FBI computer analyst J.J. Shaft (Jessie T. Usher) re-unites with a lifelong friend – an army veteran and recovering addict named Karim (Avan Jogia) – only for Karim to turn up dead in Harlem from a drug overdose. Suspecting foul play, J.J. calls up the one private detective he knows: his father John Shaft (Samuel L. Jackson), who abandoned him when J.J. was a baby.
The first Shaft film was released in 1971, and was pretty much the highest-profile work of the USA’s ‘blaxploitation’ movement, released in the vanguard of that movie following Melvin Van Peebles’ Sweet Sweetback’s Baadasssss Song. Richard Roundtree played the titular private detective – a white man in the original novel – and the film’s blend of sex and violence, aggressive masculinity, and well-targeted blackness made it a commercial hit and a cultural landmark. Two sequels followed – Shaft’s Big Score (1973) and Shaft in Africa (1974) – and a brief TV adaptation, and then a soft reboot in 2000. That film, also titled Shaft, was directed by John Singleton and starred Samuel L. Jackson as Shaft’s son John Shaft Jr.

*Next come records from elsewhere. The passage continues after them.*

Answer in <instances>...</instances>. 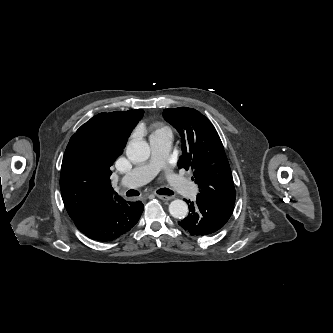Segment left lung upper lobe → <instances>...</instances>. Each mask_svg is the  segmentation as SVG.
Instances as JSON below:
<instances>
[{
    "mask_svg": "<svg viewBox=\"0 0 333 333\" xmlns=\"http://www.w3.org/2000/svg\"><path fill=\"white\" fill-rule=\"evenodd\" d=\"M163 116L181 135L178 168L192 170L199 195L224 204H235V188L220 137L211 122L195 109H164Z\"/></svg>",
    "mask_w": 333,
    "mask_h": 333,
    "instance_id": "5c2ea615",
    "label": "left lung upper lobe"
}]
</instances>
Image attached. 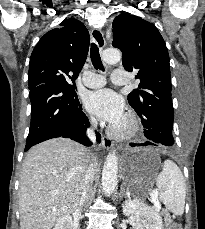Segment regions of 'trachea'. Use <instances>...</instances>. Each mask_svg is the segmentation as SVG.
<instances>
[{
	"label": "trachea",
	"mask_w": 205,
	"mask_h": 229,
	"mask_svg": "<svg viewBox=\"0 0 205 229\" xmlns=\"http://www.w3.org/2000/svg\"><path fill=\"white\" fill-rule=\"evenodd\" d=\"M90 57H91V61L95 69H100L104 71V67H103V64L100 58V54H99V49L95 43H92L91 45Z\"/></svg>",
	"instance_id": "3493384b"
}]
</instances>
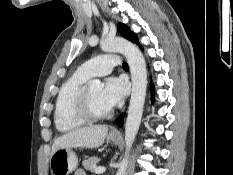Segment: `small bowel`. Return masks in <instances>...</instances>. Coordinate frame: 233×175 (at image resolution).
Returning <instances> with one entry per match:
<instances>
[{
	"mask_svg": "<svg viewBox=\"0 0 233 175\" xmlns=\"http://www.w3.org/2000/svg\"><path fill=\"white\" fill-rule=\"evenodd\" d=\"M74 175H86L82 169H78L75 171Z\"/></svg>",
	"mask_w": 233,
	"mask_h": 175,
	"instance_id": "small-bowel-1",
	"label": "small bowel"
}]
</instances>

Last year Paramount Pictures produced a third film named Shaft, a same-titled sequel of a same-titled sequel, but then promptly dropped its international release in favour of on-selling the production to Netflix. It’s a strategy employed when the studio is unconvinced a film is going to be profitable hit in cinemas. In the case of something like Alex Garland’s Annihilation the shift to Netflix seemed like an acknowledgement of its less-than-commercial nature. In the case of Shaft, it has simply been dumped the same way that late 20th century films would be unceremoniously dumped direct to VHS – the film simply is not any good.

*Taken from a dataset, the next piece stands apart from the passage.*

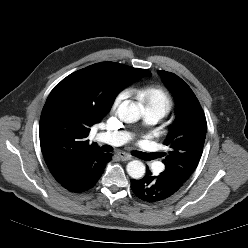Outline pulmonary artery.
<instances>
[{"instance_id":"e3ab8cb5","label":"pulmonary artery","mask_w":248,"mask_h":248,"mask_svg":"<svg viewBox=\"0 0 248 248\" xmlns=\"http://www.w3.org/2000/svg\"><path fill=\"white\" fill-rule=\"evenodd\" d=\"M164 117V114L160 111L146 109L145 110V121L148 124H155L161 118ZM130 134L127 132H101L97 135L96 139L99 142H103L106 144L119 146L126 143L130 139Z\"/></svg>"}]
</instances>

There was a moderate achievement made in John Singleton’s 2001 Shaft in updating and re-working the original concept for a modern-day context. The film was dominated by issues of race and class, and Samuel L. Jackson’s version of the character was presented in a appreciably less sexist and sex-focused fashion. Sadly there is no equivalent process within Tim Story’s 2019 effort. Here Jackson is re-framed as a sleazy lothario, with numerous ongoing affairs with women decades younger than him and filled to the brim with exactly the kind of outdated, lazy stereotypes that his previous turn avoided. Now this approach could work and be genuinely funny, but everybody involved is coasting on the concept. The easiest, least interesting jokes are applied, and Shaft is turned from cool detective to sleazy old man.

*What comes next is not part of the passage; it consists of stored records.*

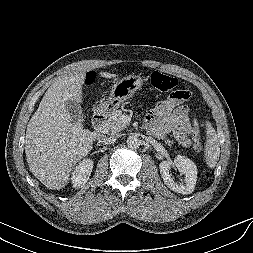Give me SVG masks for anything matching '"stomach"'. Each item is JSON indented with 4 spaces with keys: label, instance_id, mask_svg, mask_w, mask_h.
Instances as JSON below:
<instances>
[{
    "label": "stomach",
    "instance_id": "0dacf381",
    "mask_svg": "<svg viewBox=\"0 0 253 253\" xmlns=\"http://www.w3.org/2000/svg\"><path fill=\"white\" fill-rule=\"evenodd\" d=\"M142 85L143 81L138 75L123 77L112 86L110 97L97 106V112L110 115L124 101L130 99Z\"/></svg>",
    "mask_w": 253,
    "mask_h": 253
}]
</instances>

J.J. is presented as a sharp contrast to all of this, of course, with his sensitivity and Gen-Y tastes framed as both feminine and weak. Put simply, it is a relatively ugly presentation to watch. You could overlook it, but there is little else to the film to make one bother. This is a waste of Samuel L. Jackson’s time and talent, as well as that of Regina King; under-used but punching above her material as John’s ex-girlfriend and J.J.’s mother.
There is also a weird change between sequels, in which Jackson’s Shaft has moved from being the nephew of the original to being his son. It is odd that the makers of the film expected no one to notice – unless this Jackson Shaft is actually the cousin of the 2000 version. In a better movie the audience might have cared.
The 1971 Shaft was part of a broad social movement. The 2000 Shaft re-developed the concept to actually tell a contemporary story about race. The 2019 Shaft is a bundle of sexual innuendos wrapped around a deeply ordinary story of drug smugglers and gun-toting gangsters. It could be adapted to any irregular action franchise, and still head directly to Netflix anyway. This is lowest acceptable standard fare: filler for a streaming film catalogue, but both easily ignored and best avoided.